_Exercise_
No line before the one containing "## GetTimeSeriesDataPointInputTypeDef" should appear; that line and all lines after it, through the end of the data, are to be set down exactly.

- Opening Delimiter -

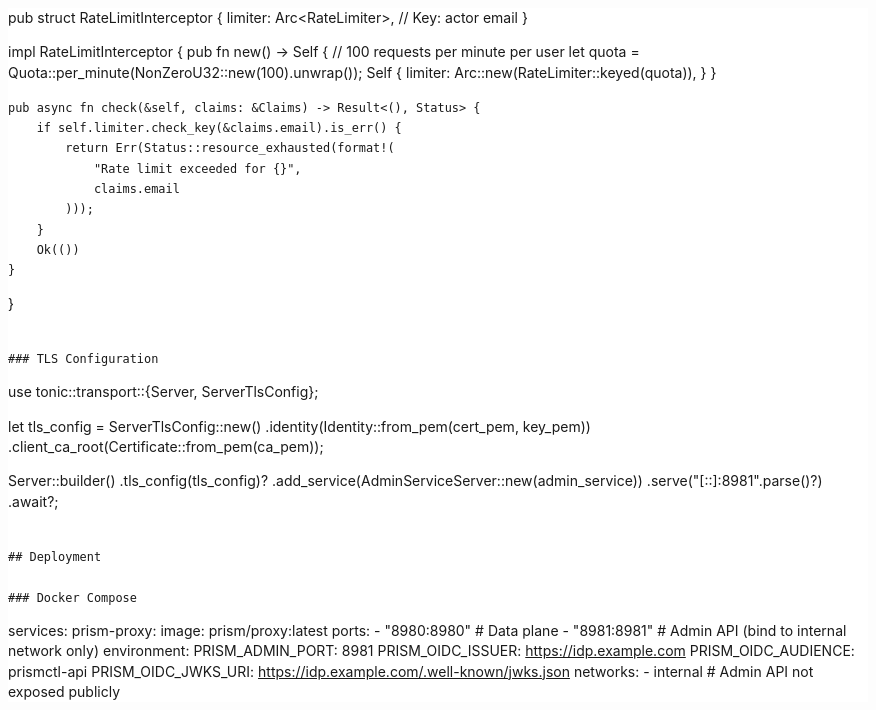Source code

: pub struct RateLimitInterceptor {
    limiter: Arc<RateLimiter<String>>,  // Key: actor email
}

impl RateLimitInterceptor {
    pub fn new() -> Self {
        // 100 requests per minute per user
        let quota = Quota::per_minute(NonZeroU32::new(100).unwrap());
        Self {
            limiter: Arc::new(RateLimiter::keyed(quota)),
        }
    }

    pub async fn check(&self, claims: &Claims) -> Result<(), Status> {
        if self.limiter.check_key(&claims.email).is_err() {
            return Err(Status::resource_exhausted(format!(
                "Rate limit exceeded for {}",
                claims.email
            )));
        }
        Ok(())
    }
}
```text

### TLS Configuration

```
use tonic::transport::{Server, ServerTlsConfig};

let tls_config = ServerTlsConfig::new()
    .identity(Identity::from_pem(cert_pem, key_pem))
    .client_ca_root(Certificate::from_pem(ca_pem));

Server::builder()
    .tls_config(tls_config)?
    .add_service(AdminServiceServer::new(admin_service))
    .serve("[::]:8981".parse()?)
    .await?;
```text

## Deployment

### Docker Compose

```
services:
  prism-proxy:
    image: prism/proxy:latest
    ports:
      - "8980:8980"  # Data plane
      - "8981:8981"  # Admin API (bind to internal network only)
    environment:
      PRISM_ADMIN_PORT: 8981
      PRISM_OIDC_ISSUER: https://idp.example.com
      PRISM_OIDC_AUDIENCE: prismctl-api
      PRISM_OIDC_JWKS_URI: https://idp.example.com/.well-known/jwks.json
    networks:
      - internal  # Admin API not exposed publicly
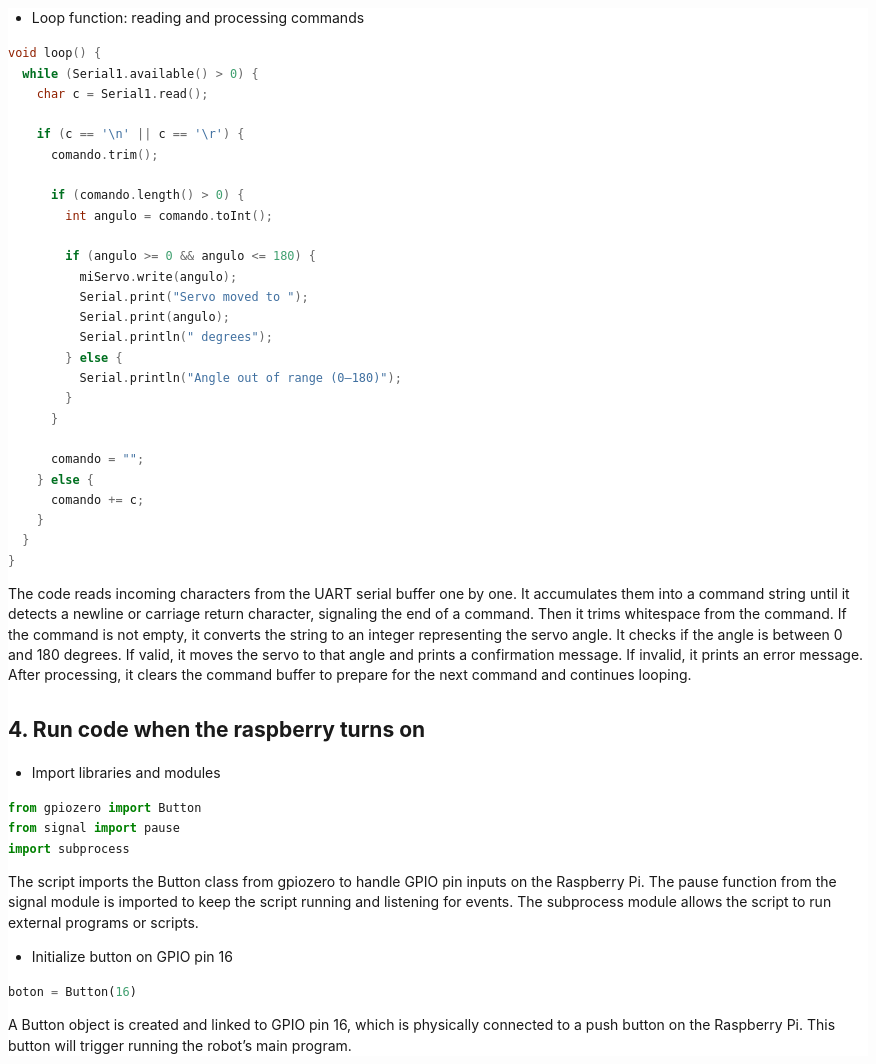 - Loop function: reading and processing commands
```ino
void loop() {
  while (Serial1.available() > 0) {
    char c = Serial1.read();

    if (c == '\n' || c == '\r') {
      comando.trim();

      if (comando.length() > 0) {
        int angulo = comando.toInt();

        if (angulo >= 0 && angulo <= 180) {
          miServo.write(angulo);
          Serial.print("Servo moved to ");
          Serial.print(angulo);
          Serial.println(" degrees");
        } else {
          Serial.println("Angle out of range (0–180)");
        }
      }

      comando = "";
    } else {
      comando += c;
    }
  }
}
```
The code reads incoming characters from the UART serial buffer one by one. It accumulates them into a command string until it detects a newline or carriage return character, signaling the end of a command. Then it trims whitespace from the command. If the command is not empty, it converts the string to an integer representing the servo angle. It checks if the angle is between 0 and 180 degrees. If valid, it moves the servo to that angle and prints a confirmation message. If invalid, it prints an error message. After processing, it clears the command buffer to prepare for the next command and continues looping.

## 4. **Run code when the raspberry turns on**
- Import libraries and modules
```python
from gpiozero import Button
from signal import pause
import subprocess
```
The script imports the Button class from gpiozero to handle GPIO pin inputs on the Raspberry Pi. The pause function from the signal module is imported to keep the script running and listening for events. The subprocess module allows the script to run external programs or scripts.

- Initialize button on GPIO pin 16
```python
boton = Button(16)
```
A Button object is created and linked to GPIO pin 16, which is physically connected to a push button on the Raspberry Pi. This button will trigger running the robot’s main program.
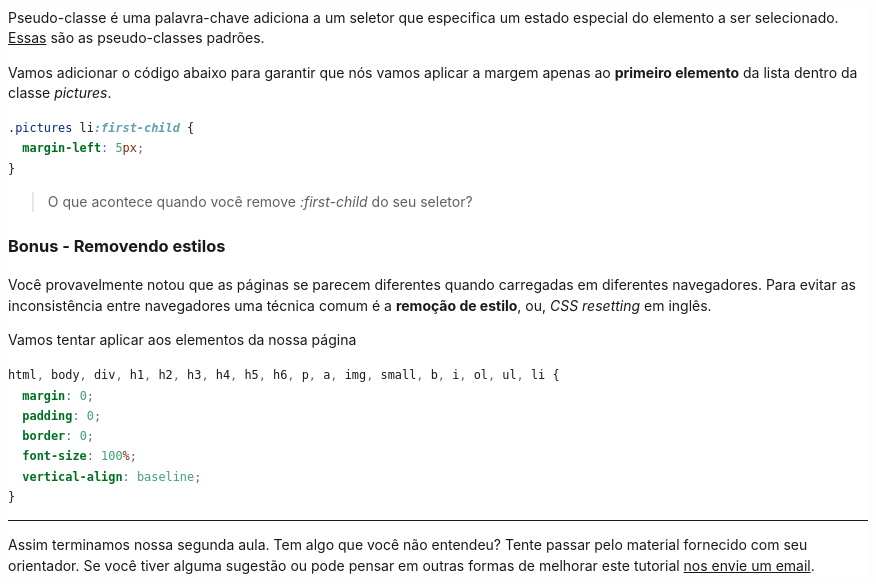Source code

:
Pseudo-classe é uma palavra-chave adiciona a um seletor que especifica um estado especial do elemento a ser selecionado. [Essas](https://developer.mozilla.org/en-US/docs/Web/CSS/Pseudo-classes) são as pseudo-classes padrões.

Vamos adicionar o código abaixo para garantir que nós vamos aplicar a margem apenas ao **primeiro elemento** da lista dentro da classe _pictures_.

```css
.pictures li:first-child {
  margin-left: 5px;
}
```

> O que acontece quando você remove _:first-child_ do seu seletor?


### Bonus - Removendo estilos

Você provavelmente notou que as páginas se parecem diferentes quando carregadas em diferentes navegadores. Para evitar as inconsistência entre navegadores uma técnica comum é a **remoção de estilo**, ou, _CSS resetting_ em inglês.

Vamos tentar aplicar aos elementos da nossa página

```css
html, body, div, h1, h2, h3, h4, h5, h6, p, a, img, small, b, i, ol, ul, li {
  margin: 0;
  padding: 0;
  border: 0;
  font-size: 100%;
  vertical-align: baseline;
}
```

-----

Assim terminamos nossa segunda aula. Tem algo que você não entendeu? Tente passar pelo material fornecido com seu orientador. Se você tiver alguma sugestão ou pode pensar em outras formas de melhorar este tutorial [nos envie um email](mailto:feedback@codebar.io).
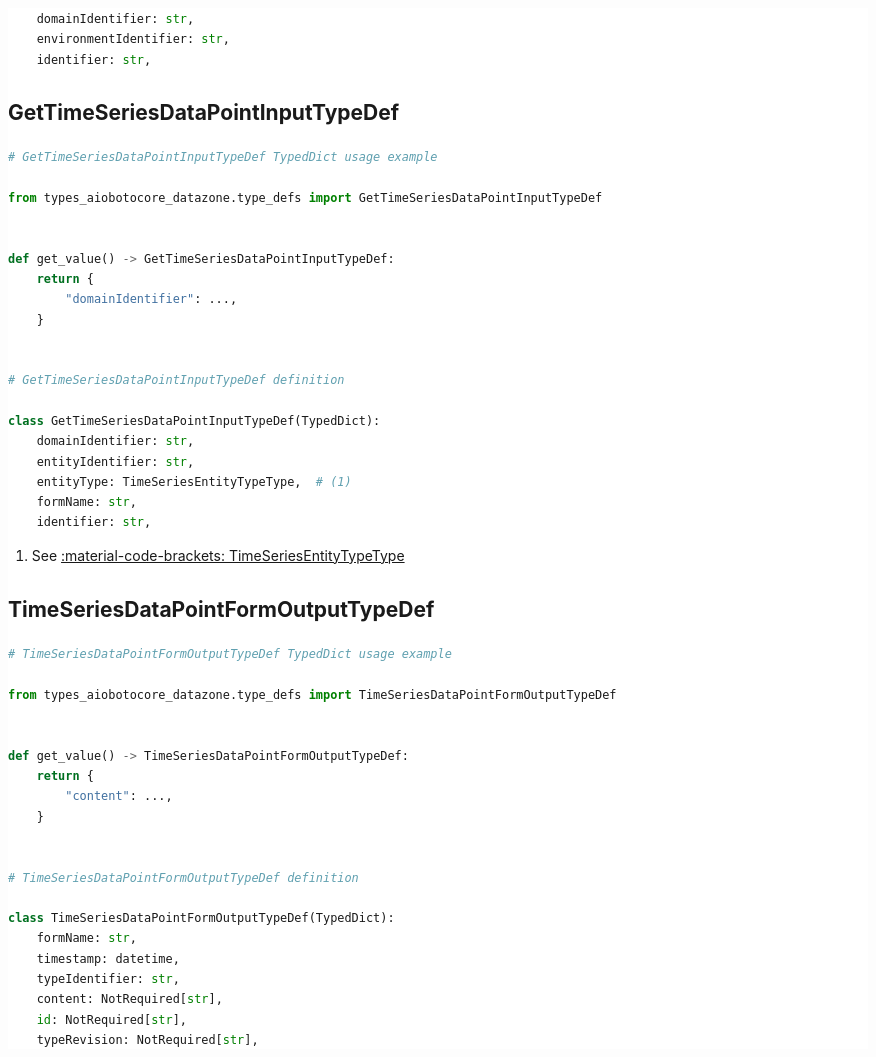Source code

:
 ```python
    domainIdentifier: str,
    environmentIdentifier: str,
    identifier: str,
```

## GetTimeSeriesDataPointInputTypeDef

```python
# GetTimeSeriesDataPointInputTypeDef TypedDict usage example

from types_aiobotocore_datazone.type_defs import GetTimeSeriesDataPointInputTypeDef


def get_value() -> GetTimeSeriesDataPointInputTypeDef:
    return {
        "domainIdentifier": ...,
    }


# GetTimeSeriesDataPointInputTypeDef definition

class GetTimeSeriesDataPointInputTypeDef(TypedDict):
    domainIdentifier: str,
    entityIdentifier: str,
    entityType: TimeSeriesEntityTypeType,  # (1)
    formName: str,
    identifier: str,
```

1. See [:material-code-brackets: TimeSeriesEntityTypeType](./literals.md#timeseriesentitytypetype) 
## TimeSeriesDataPointFormOutputTypeDef

```python
# TimeSeriesDataPointFormOutputTypeDef TypedDict usage example

from types_aiobotocore_datazone.type_defs import TimeSeriesDataPointFormOutputTypeDef


def get_value() -> TimeSeriesDataPointFormOutputTypeDef:
    return {
        "content": ...,
    }


# TimeSeriesDataPointFormOutputTypeDef definition

class TimeSeriesDataPointFormOutputTypeDef(TypedDict):
    formName: str,
    timestamp: datetime,
    typeIdentifier: str,
    content: NotRequired[str],
    id: NotRequired[str],
    typeRevision: NotRequired[str],
```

- Closing Delimiter -

_Task result_
## GetTimeSeriesDataPointInputTypeDef

```python
# GetTimeSeriesDataPointInputTypeDef TypedDict usage example

from types_aiobotocore_datazone.type_defs import GetTimeSeriesDataPointInputTypeDef


def get_value() -> GetTimeSeriesDataPointInputTypeDef:
    return {
        "domainIdentifier": ...,
    }


# GetTimeSeriesDataPointInputTypeDef definition

class GetTimeSeriesDataPointInputTypeDef(TypedDict):
    domainIdentifier: str,
    entityIdentifier: str,
    entityType: TimeSeriesEntityTypeType,  # (1)
    formName: str,
    identifier: str,
```

1. See [:material-code-brackets: TimeSeriesEntityTypeType](./literals.md#timeseriesentitytypetype) 
## TimeSeriesDataPointFormOutputTypeDef

```python
# TimeSeriesDataPointFormOutputTypeDef TypedDict usage example

from types_aiobotocore_datazone.type_defs import TimeSeriesDataPointFormOutputTypeDef


def get_value() -> TimeSeriesDataPointFormOutputTypeDef:
    return {
        "content": ...,
    }


# TimeSeriesDataPointFormOutputTypeDef definition

class TimeSeriesDataPointFormOutputTypeDef(TypedDict):
    formName: str,
    timestamp: datetime,
    typeIdentifier: str,
    content: NotRequired[str],
    id: NotRequired[str],
    typeRevision: NotRequired[str],
```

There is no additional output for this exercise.